**BRIEF**
Could you give every line of the items below as a numbered list, leaving out any blank lines?

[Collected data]
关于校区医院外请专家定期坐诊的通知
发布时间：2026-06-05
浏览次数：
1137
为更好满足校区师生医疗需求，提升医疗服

**RESPONSE**
1. 关于校区医院外请专家定期坐诊的通知
2. 发布时间：2026-06-05
3. 浏览次数：
4. 1137
5. 为更好满足校区师生医疗需求，提升医疗服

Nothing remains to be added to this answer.